Tichys Einblick
Aus einem Interview

Maaßen: 2015 Verfassungsbruch der Bundesregierung

„Es verstärkt sich der Eindruck, dass damals - und vielleicht auch heute – unter dem Primat der Politik und der privaten Moral der Spitzenpolitiker das Recht zurücktreten musste.”

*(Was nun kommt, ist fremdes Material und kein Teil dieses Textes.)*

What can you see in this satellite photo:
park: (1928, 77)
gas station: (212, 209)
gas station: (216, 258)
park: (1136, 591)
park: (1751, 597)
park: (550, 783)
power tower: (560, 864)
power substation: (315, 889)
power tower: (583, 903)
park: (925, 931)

Markus Hibbeler/Getty Images

Hans-Georg Maaßen sagte der Augsburger Allgemeinen im Interview Einiges, das verdient, festgehalten zu werden, beginnend mit seiner Antwort auf den Vorhalt, „Kritiker werfen Ihnen vor, Sie seien auf dem rechten Auge blind”:

„Mein Großvater ist von den Nazis misshandelt worden, mein Onkel wurde von ihnen verfolgt. Ausgerechnet mich in die rechte Ecke zu stellen, empfinde als unverschämt. Isolieren, stigmatisieren, diskreditieren und dann neutralisieren: So gehen totalitäre Staaten mit Oppositionellen um. Dieser Giftkasten der Totalitaristen sollte bei uns geschlossen bleiben.”

Auf die Frage nach dem grünen Kurs der CDU:

„Sie läuft mit der Brille eines Marketingmanagers einem Trend hinterher. Einem Trend, der von den Leuten um Greta Thunberg gemacht worden ist und der auch von Journalisten mit befeuert wurde.”

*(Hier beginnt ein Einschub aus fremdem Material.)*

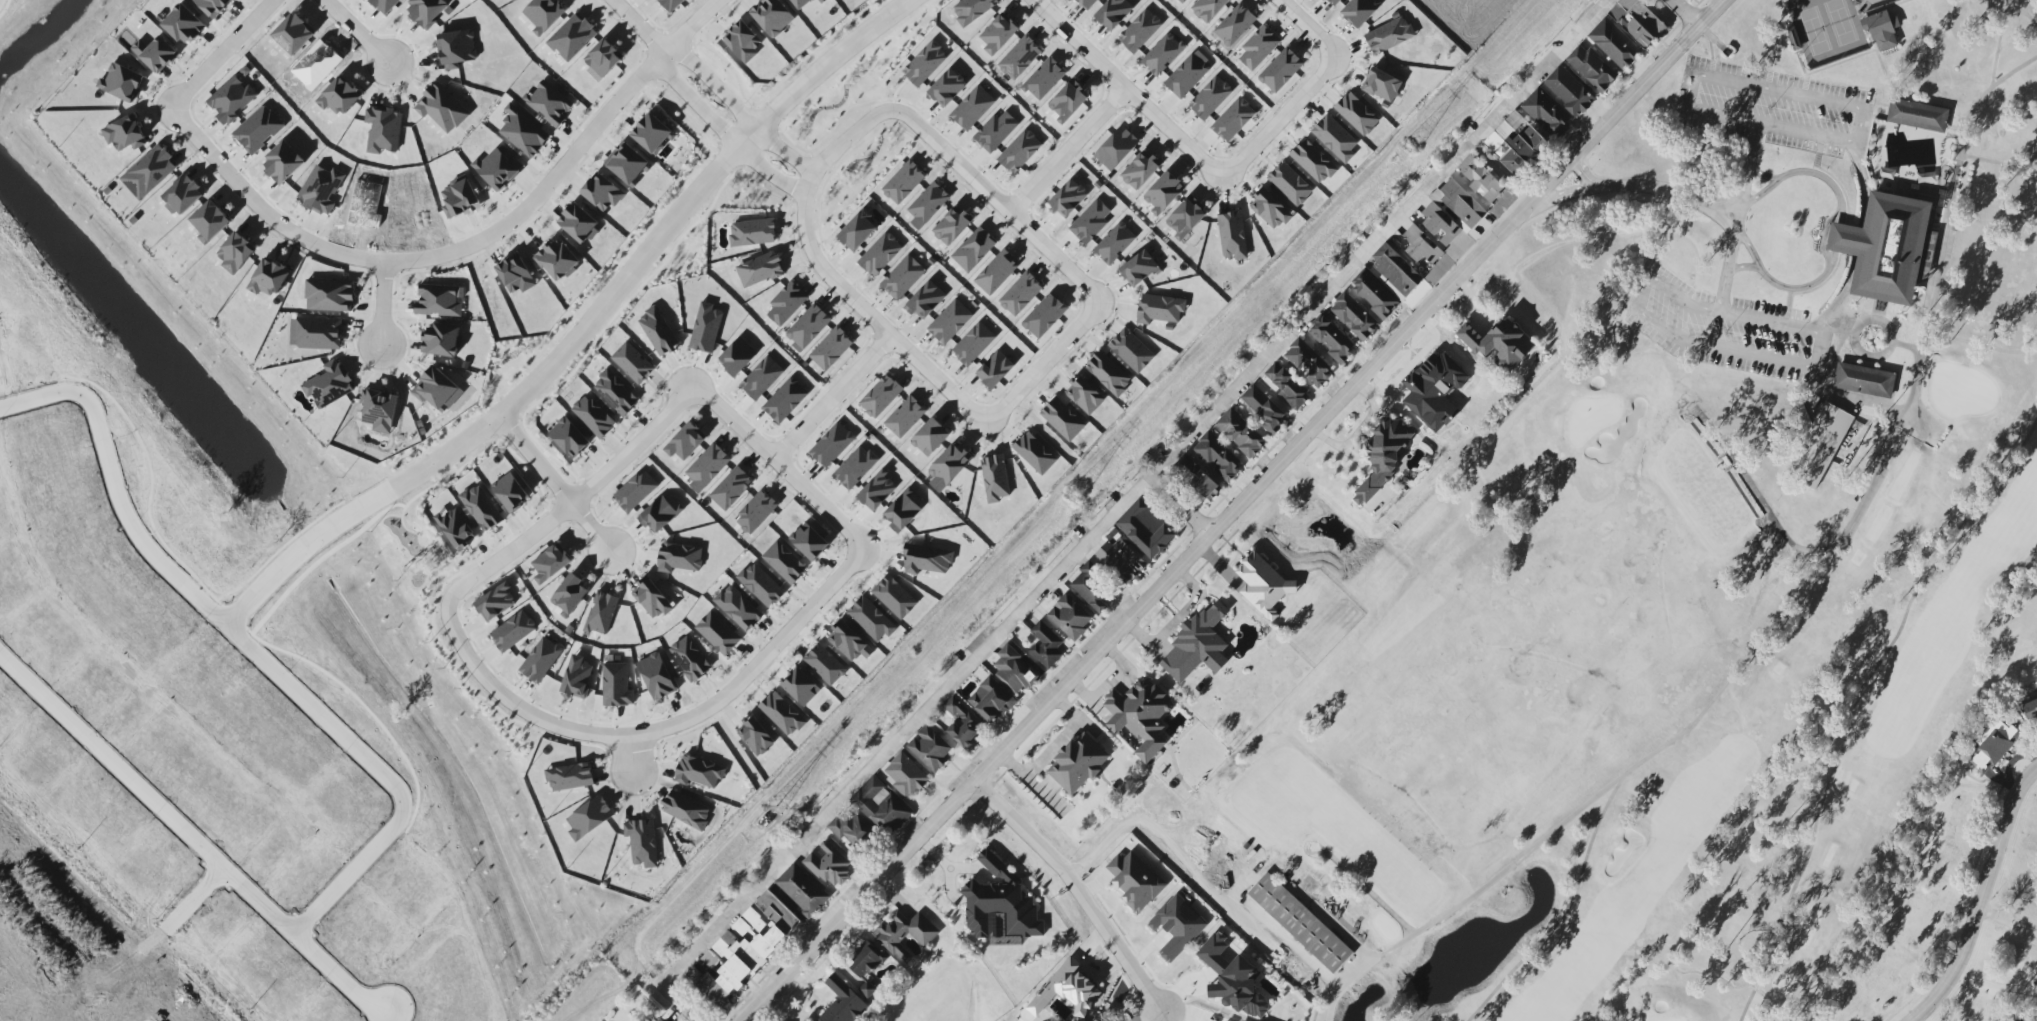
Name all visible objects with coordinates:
building: (1180, 1)
building: (1334, 2)
building: (801, 3)
building: (1086, 3)
building: (671, 4)
building: (385, 5)
building: (213, 6)
building: (973, 9)
building: (1209, 9)
building: (426, 11)
building: (1360, 11)
building: (1114, 13)
building: (544, 14)
road: (1690, 14)
building: (773, 16)
building: (1638, 21)
building: (183, 24)
building: (1235, 25)
road: (637, 27)
road: (1307, 29)
building: (1883, 30)
building: (1140, 31)
road: (356, 33)
building: (294, 34)
building: (998, 34)
building: (1389, 35)
building: (572, 37)
building: (743, 42)
building: (1615, 44)
road: (1066, 45)
building: (1259, 47)
building: (457, 49)
building: (156, 53)
building: (1163, 53)
road: (223, 55)
building: (604, 58)
building: (1020, 58)
building: (925, 63)
building: (1592, 68)
building: (1281, 70)
building: (1187, 76)
building: (1044, 79)
road: (810, 80)
building: (122, 83)
park: (854, 86)
building: (1382, 86)
building: (947, 88)
road: (1126, 91)
building: (1569, 91)
building: (339, 97)
building: (1210, 98)
building: (231, 100)
building: (1068, 101)
building: (549, 103)
building: (441, 108)
building: (972, 108)
road: (740, 111)
building: (1547, 113)
building: (1357, 114)
building: (1918, 115)
building: (1233, 119)
road: (1280, 121)
building: (258, 129)
building: (383, 129)
building: (996, 131)
building: (524, 133)
building: (125, 134)
building: (652, 134)
road: (723, 134)
road: (949, 137)
building: (1335, 138)
building: (1516, 142)
road: (1859, 143)
power tower: (1412, 147)
building: (1116, 148)
building: (1020, 151)
road: (1068, 154)
road: (1213, 154)
road: (1999, 157)
road: (570, 161)
building: (1313, 161)
building: (283, 163)
building: (627, 163)
building: (498, 169)
park: (861, 171)
building: (1140, 171)
building: (150, 172)
road: (1502, 173)
road: (1580, 173)
road: (1764, 173)
building: (1480, 177)
building: (904, 182)
building: (1290, 184)
road: (1624, 186)
road: (1954, 187)
building: (321, 189)
building: (603, 192)
building: (1164, 193)
building: (183, 195)
building: (1068, 198)
building: (928, 205)
road: (998, 205)
building: (1270, 209)
road: (262, 211)
building: (1452, 212)
building: (1186, 218)
building: (210, 222)
building: (1091, 222)
building: (952, 226)
building: (858, 231)
building: (753, 233)
road: (1736, 235)
building: (1232, 236)
road: (1381, 236)
building: (1115, 243)
road: (1863, 243)
building: (1420, 245)
building: (1885, 248)
building: (974, 249)
building: (236, 253)
building: (880, 254)
road: (803, 258)
building: (558, 260)
road: (1831, 266)
road: (1746, 267)
building: (1139, 268)
building: (1396, 269)
building: (760, 270)
building: (1924, 271)
building: (997, 273)
building: (516, 275)
building: (903, 277)
building: (269, 278)
road: (829, 280)
building: (1021, 294)
building: (1374, 294)
building: (330, 295)
building: (440, 300)
building: (926, 301)
road: (383, 303)
building: (786, 303)
building: (1159, 309)
building: (1044, 316)
building: (1354, 317)
building: (950, 322)
building: (808, 327)
building: (706, 328)
building: (658, 332)
building: (316, 333)
building: (1332, 339)
building: (442, 340)
building: (1499, 343)
building: (973, 344)
road: (1048, 344)
road: (569, 347)
building: (831, 348)
building: (1131, 350)
building: (737, 356)
building: (1309, 362)
building: (633, 363)
road: (1044, 366)
road: (1816, 367)
road: (861, 369)
building: (995, 369)
building: (1109, 373)
building: (762, 378)
building: (1864, 380)
building: (329, 385)
building: (1287, 385)
building: (437, 390)
building: (1434, 390)
building: (616, 393)
building: (1085, 395)
building: (881, 396)
building: (785, 400)
building: (1265, 409)
building: (379, 410)
building: (593, 416)
building: (905, 417)
building: (1063, 419)
road: (803, 427)
building: (1241, 433)
building: (930, 437)
building: (569, 438)
building: (686, 442)
building: (832, 445)
building: (1819, 445)
building: (1035, 453)
building: (1383, 456)
building: (1218, 457)
building: (708, 466)
building: (855, 467)
building: (948, 467)
building: (1197, 477)
building: (995, 478)
road: (555, 483)
road: (115, 486)
building: (731, 488)
building: (510, 491)
building: (636, 491)
building: (877, 491)
power tower: (1078, 503)
road: (1182, 504)
building: (481, 508)
road: (1236, 508)
road: (847, 511)
building: (756, 512)
building: (658, 514)
building: (456, 528)
building: (1146, 529)
road: (420, 537)
building: (809, 543)
road: (301, 550)
building: (679, 558)
building: (1121, 559)
building: (927, 560)
building: (552, 562)
building: (784, 562)
park: (1686, 562)
building: (1263, 584)
building: (761, 585)
building: (1091, 587)
building: (570, 595)
building: (895, 597)
building: (652, 598)
building: (496, 602)
park: (435, 605)
building: (738, 608)
building: (601, 613)
building: (1070, 617)
building: (871, 619)
building: (513, 631)
building: (718, 633)
road: (1768, 637)
building: (848, 641)
helipad: (332, 643)
building: (1198, 644)
building: (1046, 645)
building: (690, 659)
building: (541, 660)
road: (758, 664)
building: (825, 665)
building: (1014, 670)
building: (657, 676)
building: (577, 678)
building: (616, 685)
building: (801, 687)
building: (992, 700)
road: (1858, 706)
building: (2031, 709)
building: (782, 714)
road: (661, 715)
building: (1141, 716)
building: (963, 724)
road: (908, 729)
building: (756, 736)
building: (1993, 746)
building: (930, 748)
road: (1052, 748)
road: (633, 758)
building: (1078, 763)
building: (699, 772)
road: (380, 773)
building: (905, 775)
building: (569, 777)
building: (882, 806)
building: (686, 810)
building: (589, 818)
power tower: (761, 823)
road: (1022, 828)
building: (851, 829)
road: (191, 838)
building: (642, 842)
road: (1170, 856)
building: (829, 866)
building: (1135, 880)
road: (1367, 889)
building: (802, 890)
road: (1465, 895)
road: (1982, 898)
building: (1001, 902)
building: (1300, 923)
building: (1178, 926)
road: (161, 933)
building: (906, 934)
road: (1116, 944)
building: (746, 949)
building: (865, 960)
road: (61, 964)
building: (1233, 979)
building: (867, 988)
building: (1072, 988)
park: (950, 990)
road: (681, 1002)
building: (843, 1002)
road: (1206, 1003)
building: (659, 1019)
building: (808, 1020)
building: (1095, 1020)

Welchen Kurs Maaßen von der CDU will:

„Erstens: Werte in den Vordergrund. Zweitens: Sich nicht von Trends und Umfragen treiben lassen. Drittens: Sich nicht nur auf das Umweltthema konzentrieren. Wir haben drängendere Probleme. Eine Rezession, die vielleicht schon vor der Haustüre steht, die Gefahr einer neuen Finanzkrise, eine desaströse Europapolitik und eine in weiten Teilen nicht funktionierende Migrations- und Integrationspolitik – es kommen ja immer noch bis zu 500 Flüchtlinge pro Tag zu uns. Im Moment aber haben wir nur einen Punkt auf der Agenda: das Klima.”

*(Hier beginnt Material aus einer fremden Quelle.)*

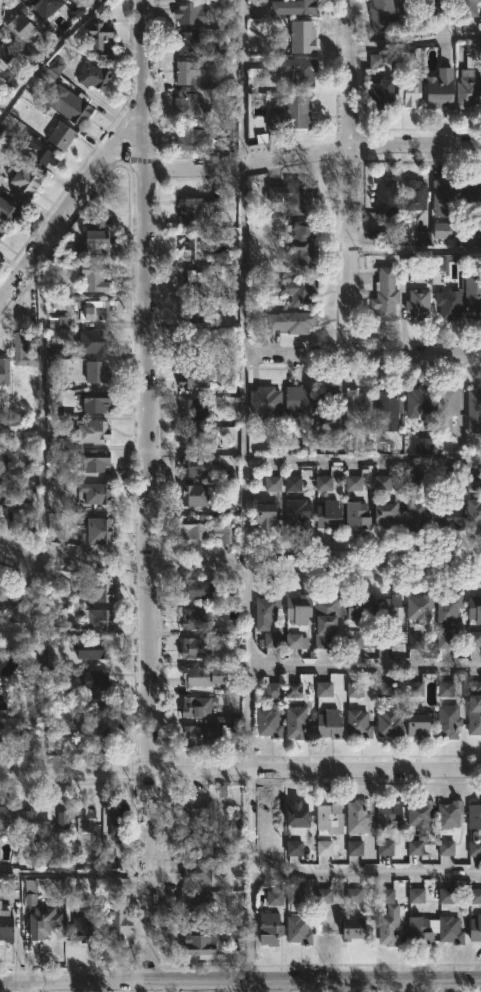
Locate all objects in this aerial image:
building: (85, 3)
building: (409, 5)
building: (44, 6)
building: (303, 7)
building: (436, 7)
building: (467, 8)
building: (189, 13)
building: (380, 14)
building: (19, 28)
building: (302, 38)
building: (99, 39)
building: (187, 43)
road: (415, 44)
building: (4, 51)
road: (46, 54)
road: (143, 56)
building: (59, 67)
building: (299, 72)
building: (187, 73)
road: (350, 75)
building: (93, 76)
building: (439, 88)
building: (468, 88)
building: (408, 92)
building: (380, 93)
building: (65, 104)
building: (186, 106)
building: (290, 115)
building: (59, 134)
building: (191, 139)
road: (313, 157)
building: (41, 159)
building: (24, 178)
building: (293, 194)
building: (414, 194)
building: (445, 195)
building: (473, 195)
building: (385, 196)
road: (68, 203)
building: (197, 207)
building: (7, 210)
building: (2, 227)
building: (444, 232)
building: (93, 238)
building: (196, 243)
building: (300, 248)
road: (415, 249)
road: (349, 251)
building: (93, 276)
building: (194, 279)
building: (295, 288)
building: (385, 293)
building: (472, 294)
building: (449, 302)
building: (418, 303)
building: (192, 308)
building: (96, 311)
building: (291, 321)
building: (94, 341)
building: (17, 347)
building: (192, 348)
road: (363, 352)
building: (4, 370)
building: (96, 371)
building: (194, 376)
building: (327, 396)
building: (297, 398)
building: (94, 400)
building: (265, 400)
building: (415, 400)
building: (357, 404)
building: (193, 407)
building: (444, 408)
building: (474, 408)
building: (387, 409)
building: (91, 430)
building: (198, 437)
building: (94, 461)
road: (363, 461)
building: (197, 463)
building: (294, 484)
building: (383, 484)
building: (475, 484)
road: (244, 490)
building: (94, 491)
building: (1, 492)
building: (194, 494)
building: (21, 496)
building: (296, 511)
building: (473, 512)
building: (265, 513)
building: (328, 513)
building: (384, 513)
building: (449, 513)
building: (356, 514)
building: (416, 514)
building: (97, 529)
building: (207, 530)
road: (143, 546)
road: (239, 563)
building: (4, 575)
building: (98, 588)
building: (194, 588)
building: (371, 607)
building: (419, 607)
building: (298, 608)
building: (474, 608)
building: (265, 609)
building: (324, 617)
building: (446, 617)
building: (96, 618)
building: (194, 619)
building: (475, 639)
building: (272, 640)
building: (298, 643)
building: (195, 647)
building: (93, 648)
road: (364, 668)
building: (198, 676)
building: (91, 677)
building: (196, 706)
building: (474, 708)
building: (388, 719)
building: (447, 721)
building: (98, 722)
building: (295, 722)
building: (357, 722)
building: (268, 723)
building: (329, 723)
building: (417, 725)
building: (89, 734)
building: (198, 736)
road: (240, 770)
building: (196, 808)
building: (296, 814)
building: (420, 814)
building: (449, 814)
building: (388, 815)
building: (356, 816)
building: (474, 816)
building: (329, 817)
building: (8, 820)
building: (84, 820)
building: (65, 821)
building: (117, 821)
building: (32, 822)
building: (197, 841)
building: (295, 849)
building: (325, 849)
building: (385, 849)
building: (416, 849)
building: (447, 849)
building: (475, 850)
building: (196, 872)
road: (366, 873)
road: (74, 875)
building: (116, 885)
building: (325, 896)
building: (355, 896)
building: (417, 897)
building: (447, 897)
building: (475, 897)
building: (294, 899)
building: (195, 902)
building: (387, 919)
building: (41, 921)
building: (5, 924)
building: (120, 925)
building: (475, 927)
building: (82, 928)
building: (352, 928)
building: (268, 929)
building: (297, 929)
building: (449, 930)
building: (420, 936)
building: (201, 945)
road: (240, 980)
road: (36, 986)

Zur Gretchenfrage der Grenzöffnung 2015:

„Ein früherer Kollege aus dem Innenministerium hat mir berichtet, dass im September 2015 die Tausenden von Migranten auf dem Bahnhof Budapest auf der Grundlage eines Gesetzes nach Deutschland geholt worden sind, das nur für die Rettung von Menschen in Katastrophenfällen gilt, zum Beispiel bei Schiffbruch, Erdbeben, Überschwemmungen. Sollte dieser Hinweis zutreffend sein, hätte die Bundesregierung 2015 und danach offensichtlich das Recht gebrochen, da es sich bei der Einreise von Asylsuchenden aus Budapest nicht um einen Katastrophenfall handelte. Der Verfassungsrechtler und frühere Bundesminister Scholz spricht im Zusammenhang mit der Migrationspolitik von einem fortlaufenden Verfassungsbruch der Bundesregierung. Er steht damit nicht alleine. Es verstärkt sich der Eindruck, dass damals – und vielleicht auch heute – unter dem Primat der Politik und der privaten Moral der Spitzenpolitiker das Recht zurücktreten musste.”

Und abschließend zur Frage nach seiner und der WerteUnion Platz in der CDU:

„Dass Annegret Kramp-Karrenbauer trotz massiver Unterstützung durch das Adenauer-Haus beim Parteitag nur ein bescheidenes Ergebnis erzielt hat, zeigt ja auch: Die Sehnsucht nach einer Umkehr in der CDU ist groß.”